## EXCERPT TO READ
- Born: 11 June 1949 Shooter's Hill, London, England
- Died: 16 March 2014 (aged 64) Shooter's Hill, London, England
- Area: Writer
- Pseudonym: Pedro Henry
- Notable works: Axel Pressbutton Future Shocks Tom Strong's Terrific Tales

= Steve Moore (comics) =

British comics writer (1949–2014)

Steve Moore (11 June 1949 – 16 March 2014) was a British comics writer.

Moore was credited with showing writer Alan Moore (no relation), then a struggling cartoonist, how to write comic scripts. His career has subsequently been quite closely linked with the more famous Moore – the pair collaborated under pseudonyms (Steve's pseudonym was "Pedro Henry", Alan's was "Curt Vile") on strips for Sounds, including one which introduced the character Axel Pressbutton, who was later to feature in the Warrior anthology comic, as well as a standalone series published by Eclipse Comics.

==Biography==
Moore has long been linked to Alan Moore, who has known him "since he [Alan] was fourteen" referring to him as "a friend... fellow comic writer [and] a fellow occultist". The two have so often been linked together that Alan joked that Steve would have 'no relation' engraved on his tombstone.

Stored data
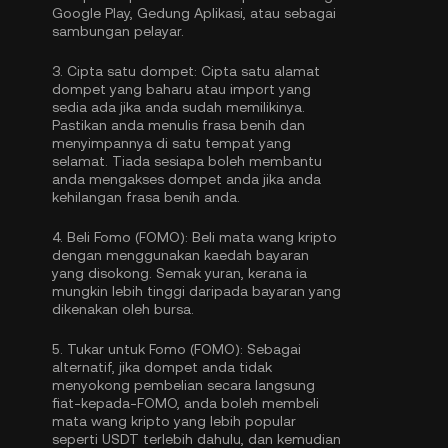
Google Play, Gedung Aplikasi, atau sebagai
sambungan pelayar.
3.
Cipta satu dompet:
Cipta satu alamat
dompet yang baharu atau import yang
sedia ada jika anda sudah memilikinya.
Pastikan anda menulis frasa benih dan
menyimpannya di satu tempat yang
selamat. Tiada sesiapa boleh membantu
anda mengakses dompet anda jika anda
kehilangan frasa benih anda.
4.
Beli Fomo (FOMO):
Beli mata wang kripto
dengan menggunakan kaedah bayaran
yang disokong. Semak yuran, kerana ia
mungkin lebih tinggi daripada bayaran yang
dikenakan oleh bursa.
5.
Tukar untuk Fomo (FOMO):
Sebagai
alternatif, jika dompet anda tidak
menyokong pembelian secara langsung
fiat-kepada-FOMO, anda boleh membeli
mata wang kripto yang lebih popular
seperti USDT terlebih dahulu, dan kemudian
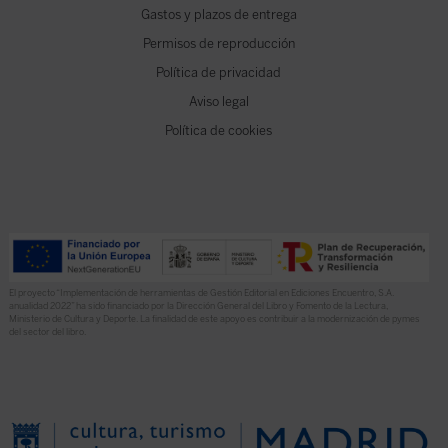
Gastos y plazos de entrega
Permisos de reproducción
Política de privacidad
Aviso legal
Política de cookies
El proyecto “Implementación de herramientas de Gestión Editorial en Ediciones Encuentro, S.A.
anualidad 2022” ha sido financiado por la Dirección General del Libro y Fomento de la Lectura,
Ministerio de Cultura y Deporte. La finalidad de este apoyo es contribuir a la modernización de pymes
del sector del libro.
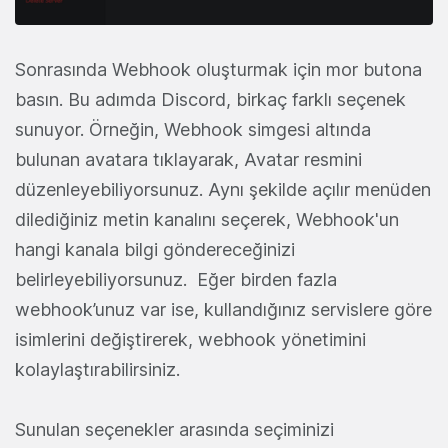
Sonrasında Webhook oluşturmak için mor butona
basın.
Bu adımda Discord, birkaç farklı seçenek
sunuyor. Örneğin, Webhook simgesi altında
bulunan avatara tıklayarak, Avatar resmini
düzenleyebiliyorsunuz. Aynı şekilde açılır menüden
dilediğiniz metin kanalını seçerek, Webhook'un
hangi kanala bilgi göndereceğinizi
belirleyebiliyorsunuz. Eğer birden fazla
webhook’unuz var ise, kullandığınız servislere göre
isimlerini değiştirerek, webhook yönetimini
kolaylaştırabilirsiniz.
Sunulan seçenekler arasında seçiminizi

## AIM OF THE TASK
Retype the passage of the article on Steve Moore from "- Born: 11 June" up to and including "British comics writer.".

## ANSWER BOX
- Born: 11 June 1949 Shooter's Hill, London, England
- Died: 16 March 2014 (aged 64) Shooter's Hill, London, England
- Area: Writer
- Pseudonym: Pedro Henry
- Notable works: Axel Pressbutton Future Shocks Tom Strong's Terrific Tales

= Steve Moore (comics) =

British comics writer (1949–2014)

Steve Moore (11 June 1949 – 16 March 2014) was a British comics writer.